BEGIN Source records

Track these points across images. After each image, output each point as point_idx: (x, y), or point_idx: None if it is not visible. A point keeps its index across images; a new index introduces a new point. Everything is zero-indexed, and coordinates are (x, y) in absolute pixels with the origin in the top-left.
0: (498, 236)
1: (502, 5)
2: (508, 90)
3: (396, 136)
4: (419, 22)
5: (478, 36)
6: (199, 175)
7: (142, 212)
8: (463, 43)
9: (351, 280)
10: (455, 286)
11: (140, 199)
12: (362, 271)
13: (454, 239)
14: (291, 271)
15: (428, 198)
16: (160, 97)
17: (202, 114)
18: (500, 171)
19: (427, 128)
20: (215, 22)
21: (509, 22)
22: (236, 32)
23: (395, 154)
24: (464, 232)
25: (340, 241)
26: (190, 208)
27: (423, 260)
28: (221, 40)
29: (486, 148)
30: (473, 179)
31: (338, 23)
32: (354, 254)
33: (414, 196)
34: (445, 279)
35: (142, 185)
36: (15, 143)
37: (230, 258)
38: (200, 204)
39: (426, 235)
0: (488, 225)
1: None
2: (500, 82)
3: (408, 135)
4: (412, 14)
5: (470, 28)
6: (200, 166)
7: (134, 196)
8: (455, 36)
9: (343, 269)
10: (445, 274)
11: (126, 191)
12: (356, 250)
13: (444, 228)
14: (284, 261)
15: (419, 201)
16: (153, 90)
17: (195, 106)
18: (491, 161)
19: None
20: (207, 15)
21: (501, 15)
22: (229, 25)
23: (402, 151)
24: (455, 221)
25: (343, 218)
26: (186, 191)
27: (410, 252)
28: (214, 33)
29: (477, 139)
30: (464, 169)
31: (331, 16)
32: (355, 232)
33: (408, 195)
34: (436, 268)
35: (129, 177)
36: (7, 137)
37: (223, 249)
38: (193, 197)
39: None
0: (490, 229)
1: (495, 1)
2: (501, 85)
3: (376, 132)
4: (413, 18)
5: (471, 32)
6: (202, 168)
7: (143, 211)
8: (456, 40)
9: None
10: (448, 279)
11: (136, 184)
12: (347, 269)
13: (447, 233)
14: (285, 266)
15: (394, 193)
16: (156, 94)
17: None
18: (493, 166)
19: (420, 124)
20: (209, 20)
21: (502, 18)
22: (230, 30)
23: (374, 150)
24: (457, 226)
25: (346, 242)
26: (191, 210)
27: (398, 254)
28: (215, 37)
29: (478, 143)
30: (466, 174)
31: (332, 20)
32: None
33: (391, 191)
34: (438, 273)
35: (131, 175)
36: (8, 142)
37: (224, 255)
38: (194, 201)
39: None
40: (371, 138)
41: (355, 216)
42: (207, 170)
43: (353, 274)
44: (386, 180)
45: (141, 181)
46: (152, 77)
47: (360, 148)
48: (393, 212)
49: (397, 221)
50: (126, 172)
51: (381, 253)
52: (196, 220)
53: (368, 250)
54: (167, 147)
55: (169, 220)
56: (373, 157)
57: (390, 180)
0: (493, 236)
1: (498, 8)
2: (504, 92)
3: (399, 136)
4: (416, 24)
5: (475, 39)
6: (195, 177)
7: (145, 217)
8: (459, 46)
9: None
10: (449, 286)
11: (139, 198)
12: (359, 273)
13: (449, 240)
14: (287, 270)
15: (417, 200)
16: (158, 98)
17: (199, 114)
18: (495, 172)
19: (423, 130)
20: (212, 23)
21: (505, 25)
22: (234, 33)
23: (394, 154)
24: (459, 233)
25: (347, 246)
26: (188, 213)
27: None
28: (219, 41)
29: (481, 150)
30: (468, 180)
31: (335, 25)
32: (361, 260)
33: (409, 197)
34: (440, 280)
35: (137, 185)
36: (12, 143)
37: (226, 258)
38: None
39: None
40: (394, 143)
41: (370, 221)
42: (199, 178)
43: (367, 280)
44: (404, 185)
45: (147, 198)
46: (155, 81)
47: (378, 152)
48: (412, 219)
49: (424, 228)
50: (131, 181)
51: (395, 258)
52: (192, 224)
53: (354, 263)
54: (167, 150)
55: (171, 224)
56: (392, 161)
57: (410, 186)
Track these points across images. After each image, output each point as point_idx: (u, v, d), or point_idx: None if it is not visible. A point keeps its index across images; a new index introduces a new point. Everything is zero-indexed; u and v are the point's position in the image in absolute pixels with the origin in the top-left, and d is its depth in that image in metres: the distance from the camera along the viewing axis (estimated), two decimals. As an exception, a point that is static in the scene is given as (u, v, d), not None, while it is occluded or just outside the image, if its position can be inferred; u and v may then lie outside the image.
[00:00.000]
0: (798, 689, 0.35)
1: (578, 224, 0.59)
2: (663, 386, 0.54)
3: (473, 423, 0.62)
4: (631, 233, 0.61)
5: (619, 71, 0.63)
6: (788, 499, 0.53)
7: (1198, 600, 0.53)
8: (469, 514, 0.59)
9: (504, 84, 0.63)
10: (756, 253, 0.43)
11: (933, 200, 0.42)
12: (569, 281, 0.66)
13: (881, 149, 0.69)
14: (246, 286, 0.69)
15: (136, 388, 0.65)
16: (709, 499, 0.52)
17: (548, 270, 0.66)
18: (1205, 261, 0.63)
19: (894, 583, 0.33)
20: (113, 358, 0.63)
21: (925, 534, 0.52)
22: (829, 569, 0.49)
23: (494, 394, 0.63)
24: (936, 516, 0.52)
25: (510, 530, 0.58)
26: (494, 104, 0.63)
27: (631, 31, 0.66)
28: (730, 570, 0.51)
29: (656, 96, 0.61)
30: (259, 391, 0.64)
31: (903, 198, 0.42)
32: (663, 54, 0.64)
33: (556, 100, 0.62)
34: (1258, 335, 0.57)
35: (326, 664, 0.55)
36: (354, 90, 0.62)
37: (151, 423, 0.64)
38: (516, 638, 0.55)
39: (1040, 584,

END Source records
BEGIN Source records

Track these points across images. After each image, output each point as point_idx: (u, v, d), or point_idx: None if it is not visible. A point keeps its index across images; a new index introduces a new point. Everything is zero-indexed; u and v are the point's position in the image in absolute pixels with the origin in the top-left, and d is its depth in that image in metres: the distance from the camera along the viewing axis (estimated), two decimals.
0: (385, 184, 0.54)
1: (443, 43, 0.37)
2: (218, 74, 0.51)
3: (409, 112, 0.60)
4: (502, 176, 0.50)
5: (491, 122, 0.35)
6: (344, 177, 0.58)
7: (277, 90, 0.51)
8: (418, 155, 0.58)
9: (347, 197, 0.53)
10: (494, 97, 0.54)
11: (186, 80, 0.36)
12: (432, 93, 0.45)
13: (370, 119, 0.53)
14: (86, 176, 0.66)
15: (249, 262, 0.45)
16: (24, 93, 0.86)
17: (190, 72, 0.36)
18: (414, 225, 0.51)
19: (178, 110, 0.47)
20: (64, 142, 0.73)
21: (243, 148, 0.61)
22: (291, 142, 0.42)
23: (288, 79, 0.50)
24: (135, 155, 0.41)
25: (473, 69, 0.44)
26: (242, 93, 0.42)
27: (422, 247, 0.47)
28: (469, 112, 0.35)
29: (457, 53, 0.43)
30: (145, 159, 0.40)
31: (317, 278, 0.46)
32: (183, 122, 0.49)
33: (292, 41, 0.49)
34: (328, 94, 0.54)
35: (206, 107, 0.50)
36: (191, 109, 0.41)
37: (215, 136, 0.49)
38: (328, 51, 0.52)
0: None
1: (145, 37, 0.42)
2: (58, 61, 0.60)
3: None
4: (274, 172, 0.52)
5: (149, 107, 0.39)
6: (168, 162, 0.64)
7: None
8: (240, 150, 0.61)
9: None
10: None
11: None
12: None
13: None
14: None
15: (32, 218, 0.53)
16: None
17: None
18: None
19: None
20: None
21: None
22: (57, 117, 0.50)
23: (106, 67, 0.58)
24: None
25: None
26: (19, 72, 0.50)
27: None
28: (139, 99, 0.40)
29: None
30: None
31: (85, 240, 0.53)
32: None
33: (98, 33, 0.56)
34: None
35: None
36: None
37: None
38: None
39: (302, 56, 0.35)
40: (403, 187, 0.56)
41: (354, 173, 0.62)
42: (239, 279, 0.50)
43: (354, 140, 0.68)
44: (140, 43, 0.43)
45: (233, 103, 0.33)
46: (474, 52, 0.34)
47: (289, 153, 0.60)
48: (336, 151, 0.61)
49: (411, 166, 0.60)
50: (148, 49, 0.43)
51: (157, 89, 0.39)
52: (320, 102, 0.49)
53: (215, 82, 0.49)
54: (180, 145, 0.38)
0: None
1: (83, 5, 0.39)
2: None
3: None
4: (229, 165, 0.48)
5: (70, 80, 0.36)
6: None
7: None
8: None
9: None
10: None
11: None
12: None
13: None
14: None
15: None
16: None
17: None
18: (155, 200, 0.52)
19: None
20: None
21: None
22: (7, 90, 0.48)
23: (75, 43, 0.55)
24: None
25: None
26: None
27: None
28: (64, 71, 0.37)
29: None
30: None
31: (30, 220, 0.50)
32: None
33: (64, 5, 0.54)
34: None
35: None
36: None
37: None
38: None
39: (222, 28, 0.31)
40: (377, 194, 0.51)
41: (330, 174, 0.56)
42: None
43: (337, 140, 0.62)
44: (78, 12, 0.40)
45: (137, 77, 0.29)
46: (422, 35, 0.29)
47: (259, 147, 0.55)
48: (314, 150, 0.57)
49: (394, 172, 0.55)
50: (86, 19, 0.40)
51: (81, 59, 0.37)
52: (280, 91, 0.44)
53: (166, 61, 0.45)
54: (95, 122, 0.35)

END Source records

Exercise instructions: From the listing above, output exactly the run of lines that starts with the line containing "15: (249, 262, 0.45)" and ends with the line containing "44: (140, 43, 0.43)".

Answer below:
15: (249, 262, 0.45)
16: (24, 93, 0.86)
17: (190, 72, 0.36)
18: (414, 225, 0.51)
19: (178, 110, 0.47)
20: (64, 142, 0.73)
21: (243, 148, 0.61)
22: (291, 142, 0.42)
23: (288, 79, 0.50)
24: (135, 155, 0.41)
25: (473, 69, 0.44)
26: (242, 93, 0.42)
27: (422, 247, 0.47)
28: (469, 112, 0.35)
29: (457, 53, 0.43)
30: (145, 159, 0.40)
31: (317, 278, 0.46)
32: (183, 122, 0.49)
33: (292, 41, 0.49)
34: (328, 94, 0.54)
35: (206, 107, 0.50)
36: (191, 109, 0.41)
37: (215, 136, 0.49)
38: (328, 51, 0.52)
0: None
1: (145, 37, 0.42)
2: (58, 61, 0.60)
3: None
4: (274, 172, 0.52)
5: (149, 107, 0.39)
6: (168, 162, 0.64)
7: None
8: (240, 150, 0.61)
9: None
10: None
11: None
12: None
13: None
14: None
15: (32, 218, 0.53)
16: None
17: None
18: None
19: None
20: None
21: None
22: (57, 117, 0.50)
23: (106, 67, 0.58)
24: None
25: None
26: (19, 72, 0.50)
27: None
28: (139, 99, 0.40)
29: None
30: None
31: (85, 240, 0.53)
32: None
33: (98, 33, 0.56)
34: None
35: None
36: None
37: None
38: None
39: (302, 56, 0.35)
40: (403, 187, 0.56)
41: (354, 173, 0.62)
42: (239, 279, 0.50)
43: (354, 140, 0.68)
44: (140, 43, 0.43)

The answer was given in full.